BayesicMatching

Like NaiveBayes, except useful for the case of many possible classes with small training sets per class.

This is useful if you have two lists of names or titles and you want to match between them with a given confidence level.

Usage

trainer = BayesicMatching.new
trainer.train(["it","was","the","best","of","times"], "novel")
trainer.train(["tonight","on","the","seven","o'clock"], "news")
matcher = trainer.finalize

matcher.classify(["the","best","of"])
# => {"novel"=>1.0, "news"=>0.667}
matcher.classify(["the","time"])
#  => {"novel"=>0.667, "news"=>0.667}

Pruning

One of the fastest ways to improve the speed of matching is to prune common tokens. For example, if the token "the" is present in every single classification, then its presence doesn't tell you much about your confidence of a match, but we BayesicMatching would now return a confidence for every possible classification. To avoid this there is a default pruning where any token that exists in more than 50% of your classifications will get pruned during the finalize call. You can tune this pruning by passing .finalize(pruning_percent: 0.25).
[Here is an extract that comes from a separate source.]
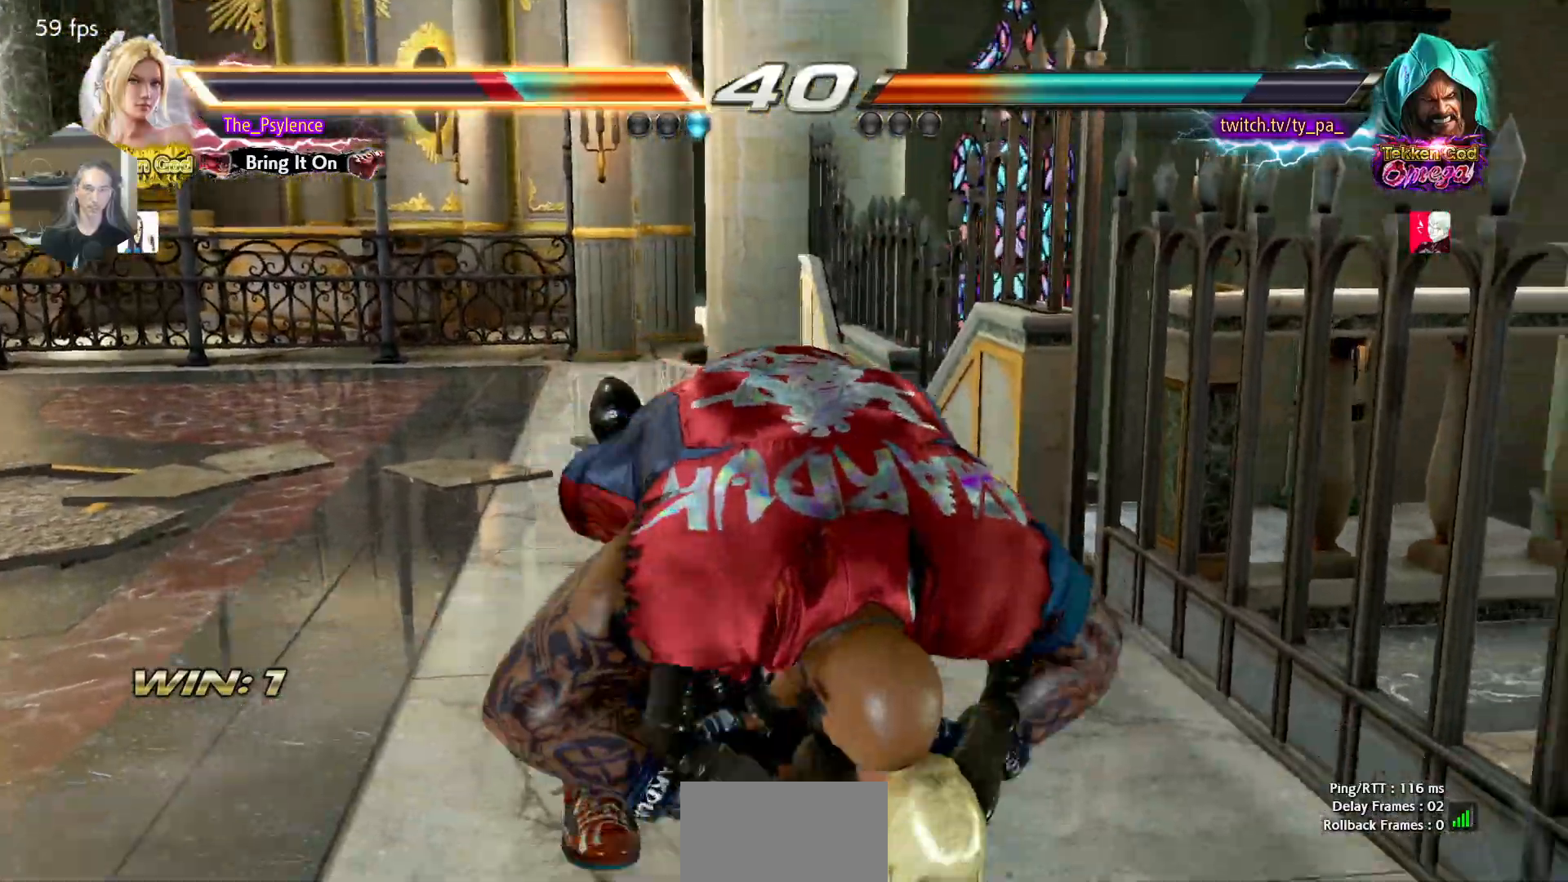
{"buttons": [], "events": []}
In my own usage I've found that pruning tokens that exist in more than 0.2 of all classifications has almost no impact on accuracy, but gives me a significant speed boost.

How It Works

This library uses the basic idea of Bayes Theorem.

It records which tokens it has seen for each possible classification. Later when you pass a set of tokens and ask for the most likely classification it looks for all potential matches and then ranks them by considering the probabily of any given match according to the tokens that it sees.

Tokens which exist in many records (ie not very unique) have a smaller impact on the probability of a match and more unique tokens have a larger impact.

Will It Work For My Dataset?

I'm using this in a project that has to match several hundred records against a list of ~10k possible matches. At these sizes this project will train a matcher in ~10ms and each record that I check for a match takes ~1.2ms.

You can try it out with your own dataset by producing two simple CSV files and running the examples/benchmark.rb script in this repo. For example you can run bundle exec ruby benchmark.rb popular_recent_movies.csv favorite_recent_movies.csv (those two files are provided in the examples directory as well). If you can create a similar pair of CSV files you can test on whatever dataset you want and see the accuracy and performance of the library.

License

The gem is available as open source under the terms of the MIT License.